Why Vibe Coding Is So Polarizing
Lately we’ve been seeing a new expression: vibe coding.
Vibe coding refers to using generative artificial intelligence tools to produce code from natural-language instructions.
VibeCoding — Created by OpenAI
The human formulates the objective, constraints, and so on. The machine generates the source code for the application.
Some examples of tools: Cursor, Claude Code, GitHub Copilot, OpenAI Codex, Replit Ghostwriter, and Windsurf.
It’s an expression with a double meaning.
In a positive sense, it describes using AI to create software faster.
In a negative sense, it designates someone who produces code without really understanding what they’re doing — like a child making a mess on a wall.
The Advantages
Speed is spectacular. Applications created in minutes. Repetitive tasks can be eliminated.
There is no longer a barrier to entry. One person alone can deliver a project without a team.
For experienced developers, the effect is remarkable. More iterations, more experimentation — they become more productive.
The Limits
What I’ve observed is that the code is uneven, often with errors. For example, the program runs but doesn’t produce the right result. I’ve seen many vulnerabilities, since by default the tool does not perform input validation or complete authentication handling.
So the software may work on the surface, but crashes as soon as you use it for real.
AI tools don’t understand subtext, organizational taboos, implicit limits in our domain, or human sensitivities specific to a sector.
To ask AI to produce good code, you have to be extremely precise about what you want.
The problem is that we often don’t fully understand what we’re asking for ourselves.
Software systems have become so vast and the logic so complex that it’s easy to miss all the implications of our requests and the real impacts of the generated code.
We end up in a spinning wheel: code is produced at high speed, we don’t always fully understand it, and we keep adding new features or fixes. Each addition increases the system’s complexity further.
Why Reactions Are So Strong
Some developers experience this wave as a devaluation. They invested years mastering architectures and concepts. Seeing a machine produce code in seconds hurts professional identity.
Others announce the end of programming. To me, that’s an emotional extrapolation.
In my view, programmers won’t disappear. Their role shifts toward architecture, governance, security, and deep understanding of needs.
The Real Shift in Value
Tools like Claude Code greatly reduce the scarcity of syntactic and implementation work — writing code, memorizing APIs, or solving technical details.
When that part becomes abundant, value shifts to what remains rare.
What becomes rare is no longer writing code, but the ability to correctly define a problem, design an architecture, integrate multiple systems, and ensure production operation.
Three types of expertise become more valuable:
- Architects and strategic thinkers who can decide what to build.
- Integrators and operators who run real systems reliably.
- Business experts who can transform domain knowledge into practical, useful software.
In other words, AI doesn’t replace the best. It increases the value of those with systems thinking, problem decomposition, and critical judgment.
The New Bottleneck
With AI massively increasing code production, it doesn’t necessarily make teams faster.
When generating code becomes easy, teams simply produce more pull requests, more features, and more experiments.
But the critical work remains elsewhere: reviewing code, verifying quality, integrating into existing systems, testing, deploying, and maintaining in production.
The bottleneck therefore shifts to the organizational layer.

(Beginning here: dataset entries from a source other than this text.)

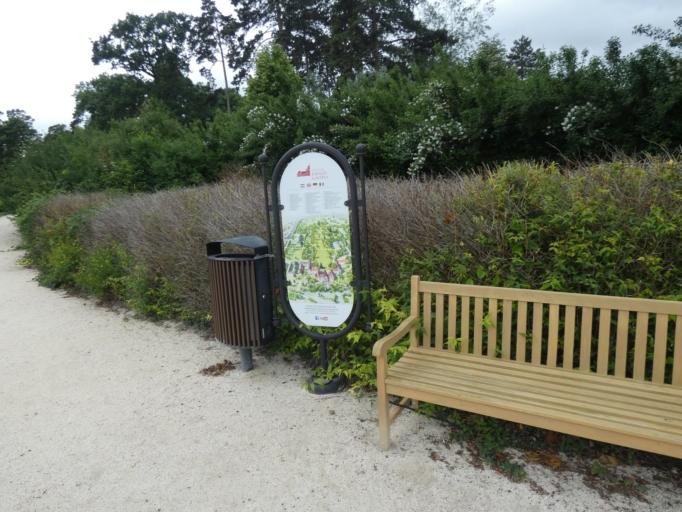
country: HU
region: Pest
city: Godollo
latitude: 47.5945
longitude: 19.3452
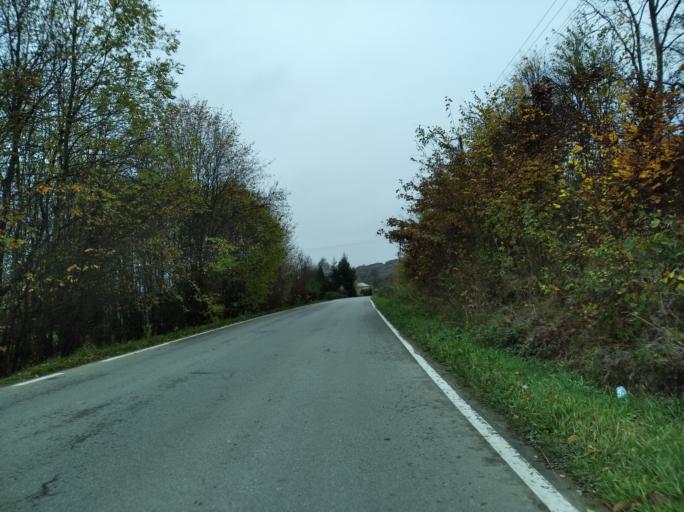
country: PL
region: Subcarpathian Voivodeship
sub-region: Powiat krosnienski
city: Leki
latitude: 49.8183
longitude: 21.6492
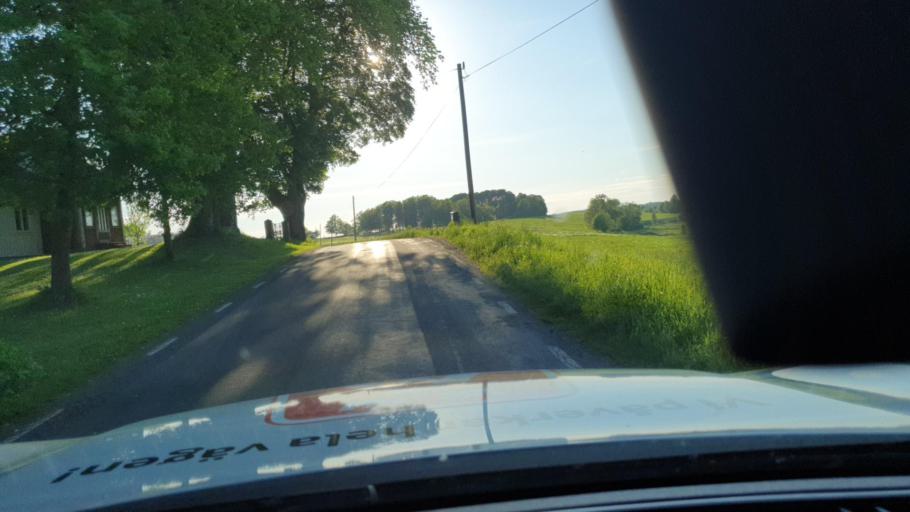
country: SE
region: Vaestra Goetaland
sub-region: Falkopings Kommun
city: Falkoeping
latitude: 58.0835
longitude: 13.5948
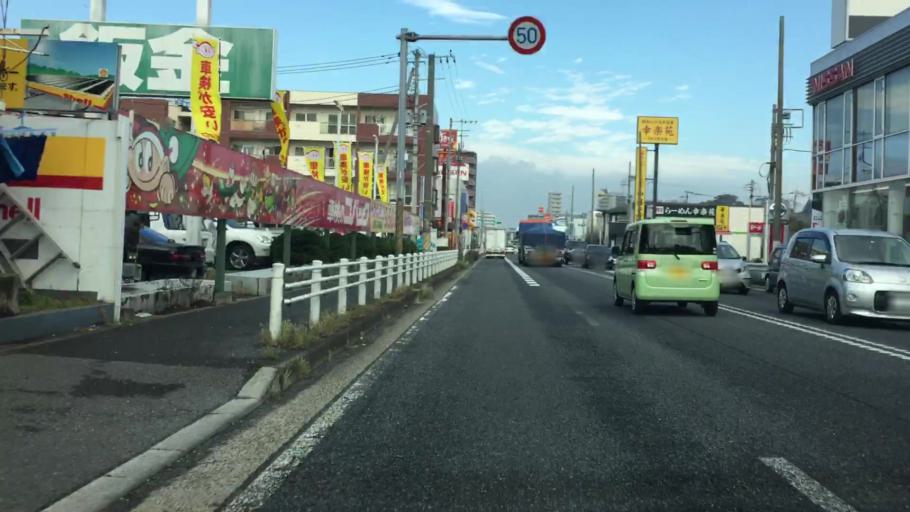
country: JP
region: Chiba
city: Matsudo
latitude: 35.7921
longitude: 139.9100
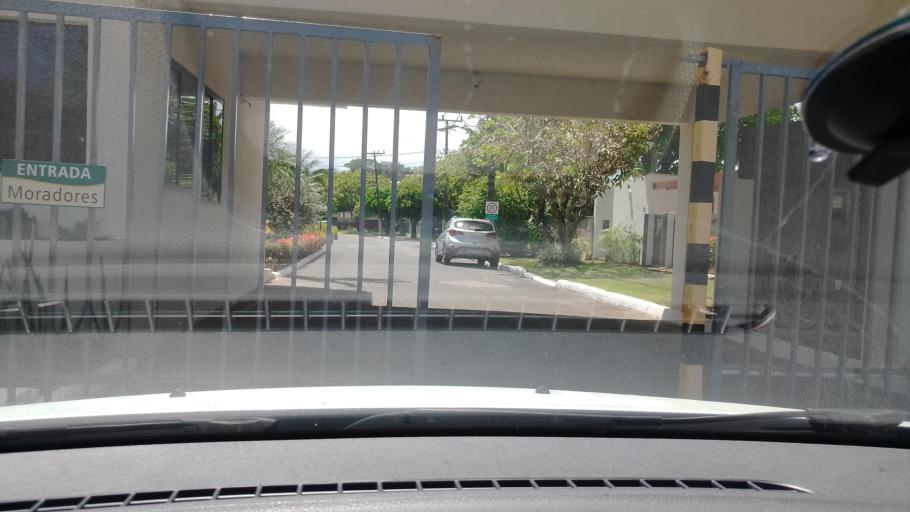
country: BR
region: Bahia
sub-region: Lauro De Freitas
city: Lauro de Freitas
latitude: -12.9542
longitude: -38.3925
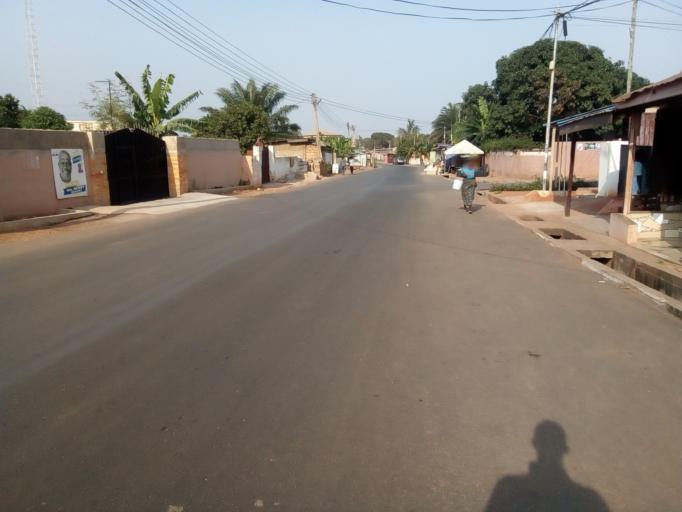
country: GH
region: Greater Accra
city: Accra
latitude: 5.5867
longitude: -0.2153
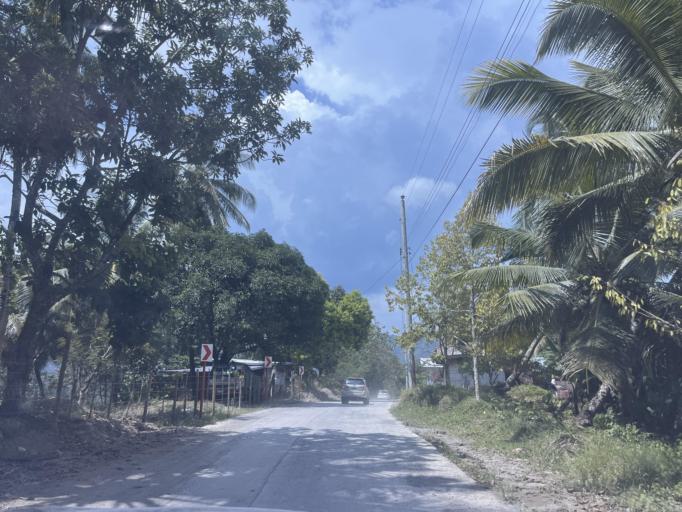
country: PH
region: Davao
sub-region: Province of Davao del Sur
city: Tamugan
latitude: 7.2842
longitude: 125.3376
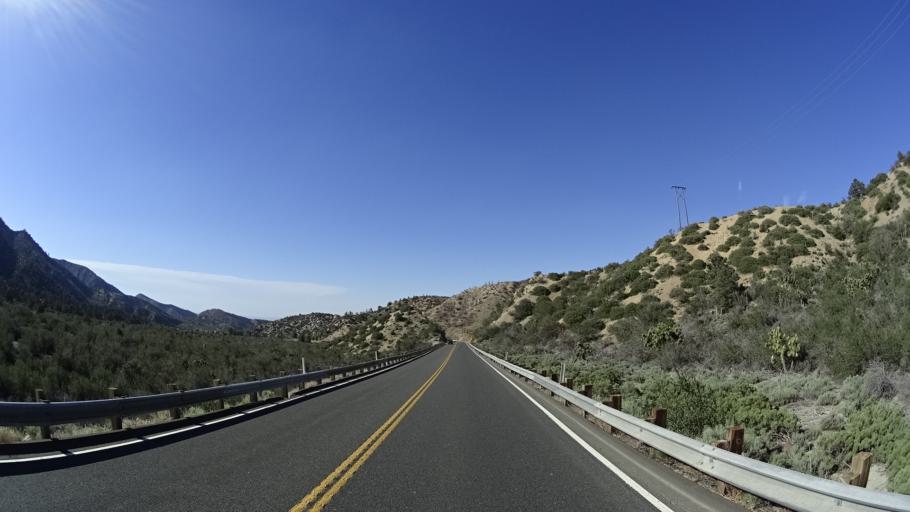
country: US
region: California
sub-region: San Bernardino County
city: Wrightwood
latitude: 34.3627
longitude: -117.6038
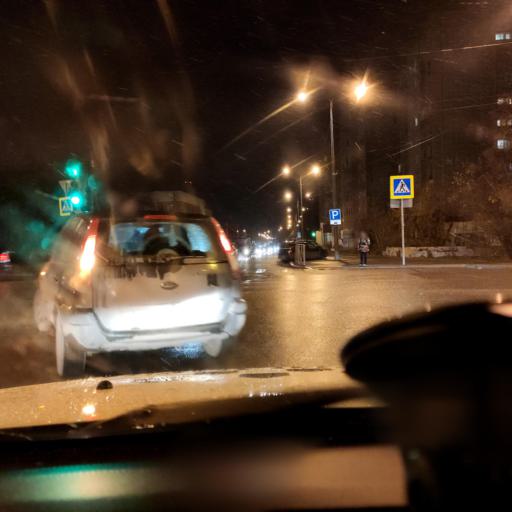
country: RU
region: Perm
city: Perm
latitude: 57.9773
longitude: 56.2044
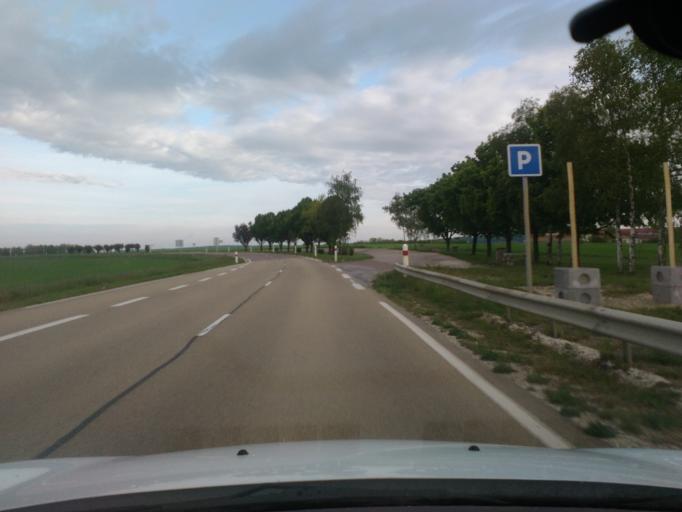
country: FR
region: Champagne-Ardenne
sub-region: Departement de la Haute-Marne
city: Lavilleneuve-au-Roi
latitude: 48.2282
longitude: 4.8720
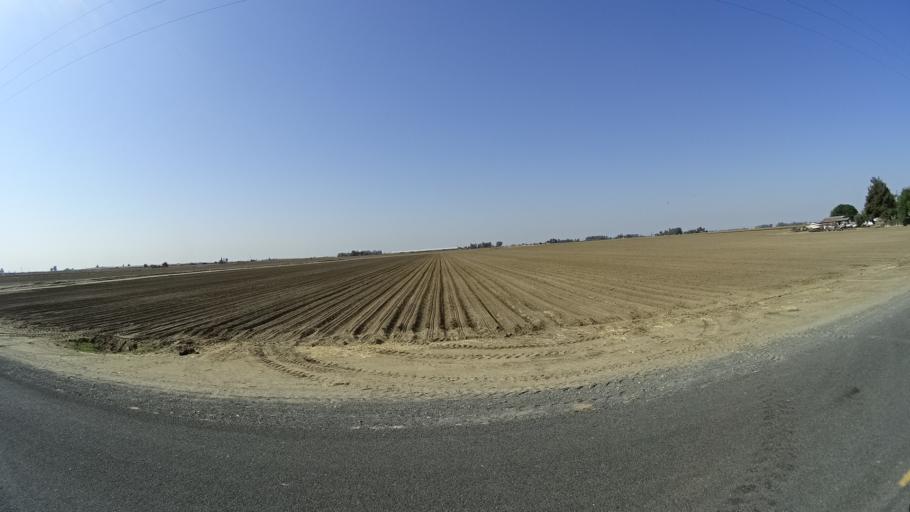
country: US
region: California
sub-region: Kings County
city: Home Garden
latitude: 36.2404
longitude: -119.6261
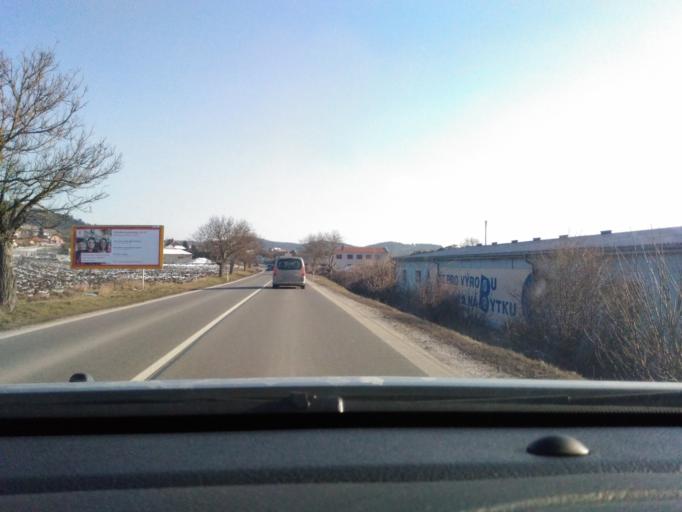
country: CZ
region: South Moravian
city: Cebin
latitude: 49.3216
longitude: 16.4654
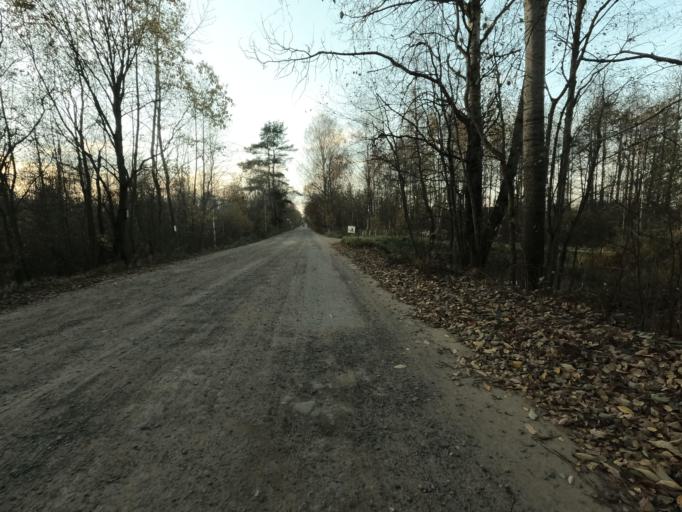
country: RU
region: Leningrad
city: Mga
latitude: 59.7628
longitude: 31.2539
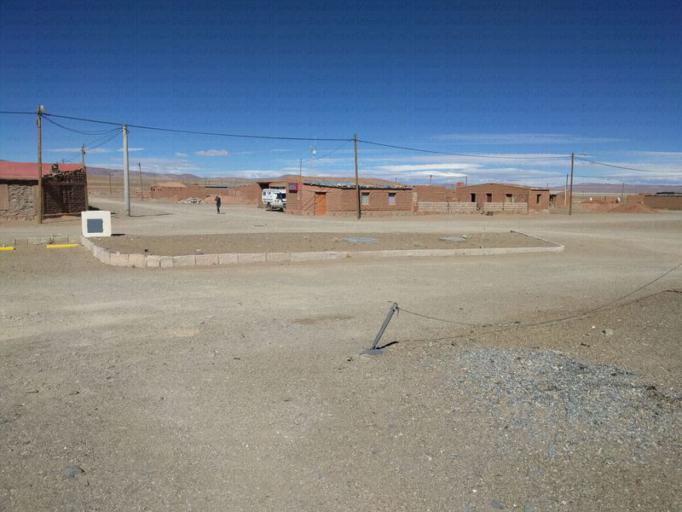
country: AR
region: Jujuy
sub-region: Departamento de Susques
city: Susques
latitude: -23.2383
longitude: -67.0189
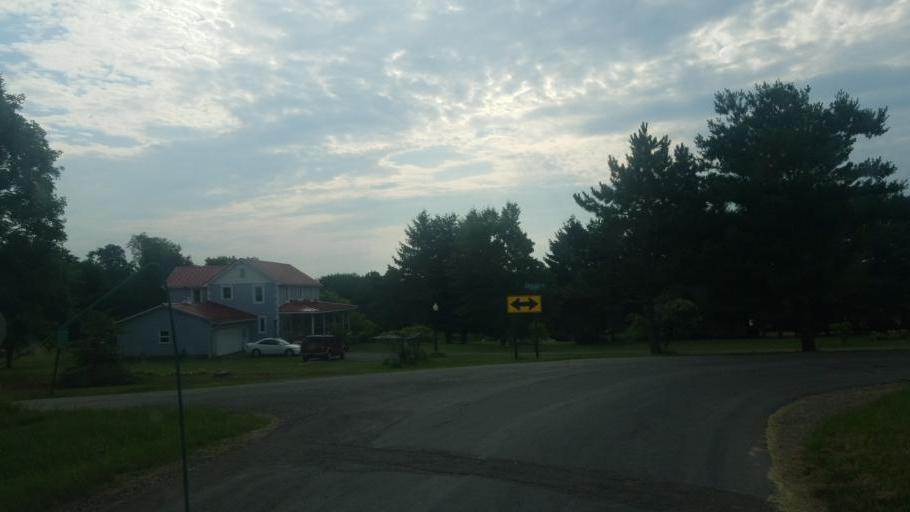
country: US
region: Ohio
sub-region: Wayne County
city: Wooster
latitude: 40.7853
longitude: -81.9947
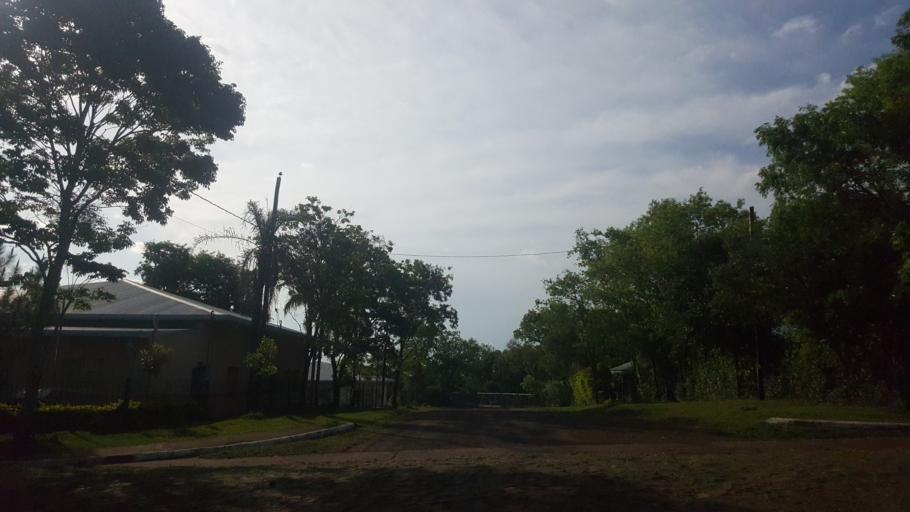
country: AR
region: Misiones
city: Cerro Cora
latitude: -27.5610
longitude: -55.7062
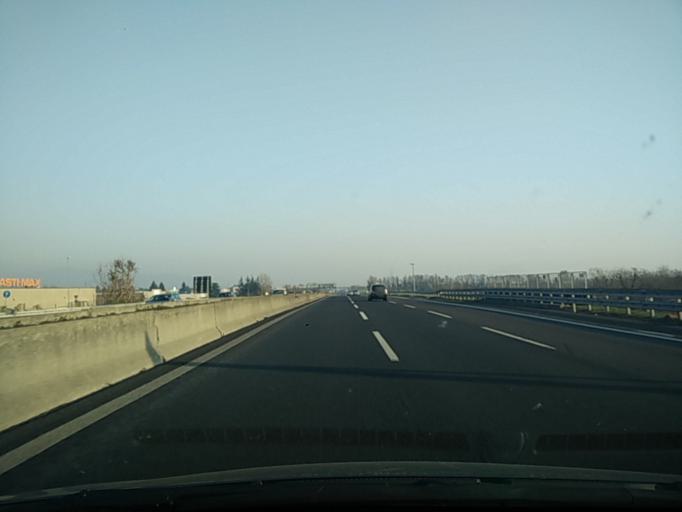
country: IT
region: Lombardy
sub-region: Provincia di Bergamo
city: Grumello del Monte
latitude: 45.6309
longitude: 9.8646
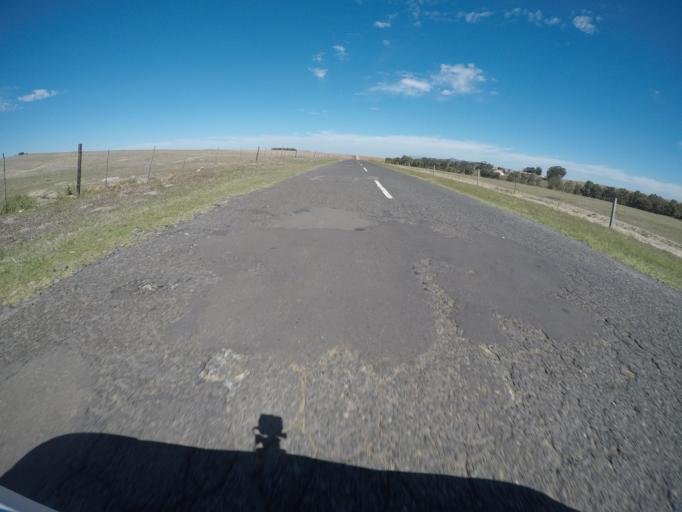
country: ZA
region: Western Cape
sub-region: City of Cape Town
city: Atlantis
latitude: -33.6243
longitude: 18.6308
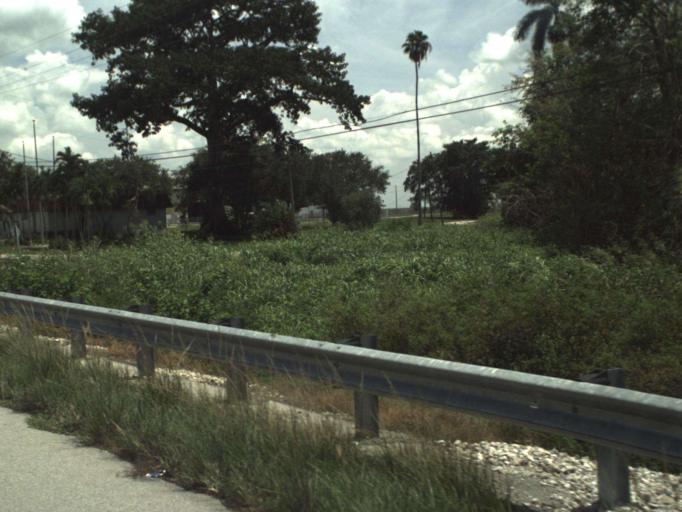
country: US
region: Florida
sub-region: Palm Beach County
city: Pahokee
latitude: 26.8503
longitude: -80.6131
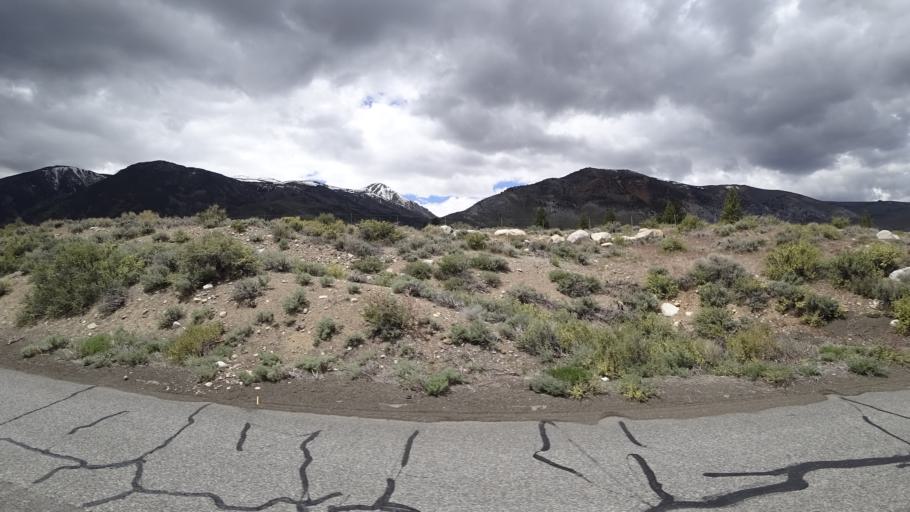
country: US
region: California
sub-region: Mono County
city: Bridgeport
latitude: 38.0386
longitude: -119.1583
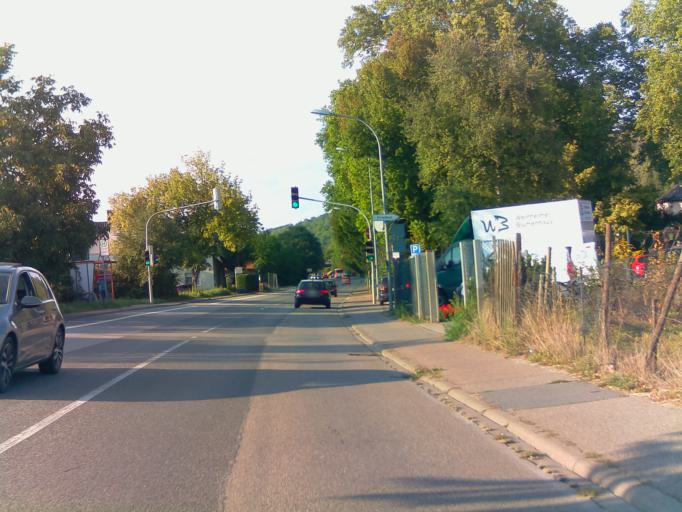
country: DE
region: Baden-Wuerttemberg
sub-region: Karlsruhe Region
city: Weinheim
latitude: 49.5667
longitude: 8.6638
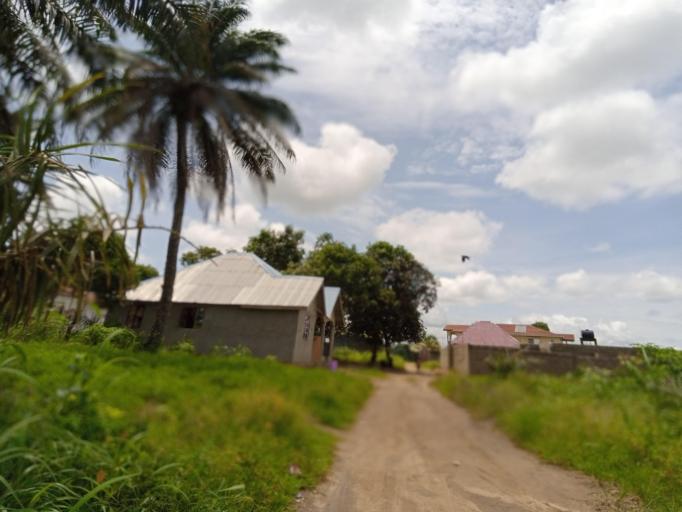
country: SL
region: Northern Province
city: Masoyila
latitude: 8.5937
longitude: -13.1831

Code is abundant, but senior developer attention, quality review, and integration into real systems remain scarce.
This creates risks like team fatigue, technical debt accumulation, and production incidents.
That’s why the volume of code created is no longer a relevant productivity indicator. (It never should have been.)
The metrics that matter become deployment frequency, change failure rate, production reliability, and the ability to deliver value without increasing system complexity.
What Is the SaaSpocalypse?
In a TechCrunch article, a founder cited by TechCrunch sent a message to his investor announcing he was replacing his entire customer service team with Claude Code.
Investor Lex Zhao of One Way Ventures saw a much broader signal: if an agent can replace an entire team for certain tasks, it calls into question the role of traditional SaaS software and the logic of buying tools like Salesforce rather than building your own solutions.
The build-versus-buy decision is changing. Software creation is becoming so accessible that building in-house is once again a credible option against giants like Salesforce.
The SaaS model of charging per user is directly threatened. If an agent can do the work of several employees, per-seat pricing no longer makes sense.
SaaS was built on predictable recurring revenue and strong margins. If agents become the primary interface with systems, value could migrate from software to intelligent orchestration.
Markets react violently to every advanced AI tool launch. Some speak of a “SaaSpocalypse.”
In reality, it’s probably a business model shift combined with market overreaction.
An Analogy
The automobile replaced the horse as a method of transport. It didn’t eliminate the need to move.
For me, vibe coding could follow the same trajectory — value doesn’t disappear. It shifts.
Vibe coding is neither the end of programmers nor a passing illusion. It’s a profound transformation in how software is created.
The question now is who will know how to redefine their value in this new environment.